Los astronautas entienden los imprevistos como problemas que necesitan soluciones temporales prácticas, pero sobre todo rápidas. Y eso es exactamente lo que hacen para solventar el hecho de no llevar puesto el casco durante la maniobra de reentrada. La bronca, el expediente, o lo que quiera que venga a su llegada a los EEUU les importa bien poco en ese momento. Lo que sí les preocupa es cómo mitigar los interminables minutos de brusquedad de movimientos cuando la cápsula se convierta en una gigante bola de fuego. La decisión que toman es coger cinta americana y unos paquetes de comida que no han llegado a abrir y pegarlos en las orejetas de sus asientos. La imagen es poco glamourosa, pero qué duda cabe de que es válida. De esa guisa salen de la órbita para caer hacia el océano a 10 km/s, confiando ciegamente en que amerizarán en el Atlántico. La apertura de los paracaídas les da el penúltimo golpe (el último siempre es contra el agua), pero les confirma la calma. Otra vez la cámara lenta.

La historia de la humanidad está repleta de hitos. Unos son alcanzados a propósito y otros no tanto, aunque ambos tipos son igual de válidos. Del mismo modo, algunos de esos buscados terminan fatalmente, como sucedió con la anteriormente mencionada y malograda tripulación del Apolo 1. Estamos muy mal acostumbrados a pensar que los únicos que tres fulanos se subieron a un cohete y fueron a la Luna, y visto así resulta increíble, muy fácilmente asumible como una trola de las buenas. Es comprensible. Lo que debemos conseguir es contar las historias que ocurrieron en el resto de viajes espaciales, repletos de anécdotas como los mosqueos de la Apolo 7, el primer paseo espacial norteamericano de la Apolo 9, la mierda flotante del Apolo 10, el pánico de la Apolo 13, el experimento del martillo y la pluma de la Apolo 15 y un sinfín de ellas más, porque lejos de conocerse más misiones además de la Apolo 11 que llegó a la Luna la primera, la NASA estableció un plan de pruebas “domésticas” previas para los dos módulos que conformarían los vehículos que les llevaron no solo a Armstrong, Aldrin y Collins, sino a las otras cinco misiones que llegaron.

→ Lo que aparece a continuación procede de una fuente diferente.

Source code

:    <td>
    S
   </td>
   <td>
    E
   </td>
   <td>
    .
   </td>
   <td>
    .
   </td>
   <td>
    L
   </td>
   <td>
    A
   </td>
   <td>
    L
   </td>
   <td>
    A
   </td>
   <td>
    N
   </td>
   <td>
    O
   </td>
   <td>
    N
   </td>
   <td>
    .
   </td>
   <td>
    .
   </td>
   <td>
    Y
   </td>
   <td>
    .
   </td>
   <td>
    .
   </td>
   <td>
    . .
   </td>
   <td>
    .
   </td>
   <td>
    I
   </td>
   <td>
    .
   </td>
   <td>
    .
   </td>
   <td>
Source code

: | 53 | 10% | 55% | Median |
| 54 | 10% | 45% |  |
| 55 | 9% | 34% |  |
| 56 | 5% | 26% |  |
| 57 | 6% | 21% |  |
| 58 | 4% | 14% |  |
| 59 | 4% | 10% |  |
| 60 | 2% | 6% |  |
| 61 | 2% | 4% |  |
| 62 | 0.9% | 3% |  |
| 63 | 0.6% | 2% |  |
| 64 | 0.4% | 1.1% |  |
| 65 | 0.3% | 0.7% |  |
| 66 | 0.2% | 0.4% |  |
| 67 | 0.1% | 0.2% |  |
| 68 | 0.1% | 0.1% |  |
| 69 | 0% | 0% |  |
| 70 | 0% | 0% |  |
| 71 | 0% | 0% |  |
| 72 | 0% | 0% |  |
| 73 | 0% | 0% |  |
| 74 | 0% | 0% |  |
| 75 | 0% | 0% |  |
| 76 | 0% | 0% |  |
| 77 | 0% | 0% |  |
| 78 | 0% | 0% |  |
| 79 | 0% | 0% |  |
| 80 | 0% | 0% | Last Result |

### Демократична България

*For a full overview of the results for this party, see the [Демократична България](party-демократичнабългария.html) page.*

Schirra, Eisele y Cunningham contribuyeron a todo eso, quizá de una manera no muy ortodoxa, y a pesar de sus catarros y discusiones con Houston. Un viaje que les pasó factura después: ninguno de ellos volvería al espacio a bordo de las siguientes misiones Apolo. Pero contribuyeron a ello con su «guerra espacial», como denominó el jefe de los astronautas Deke Slayton.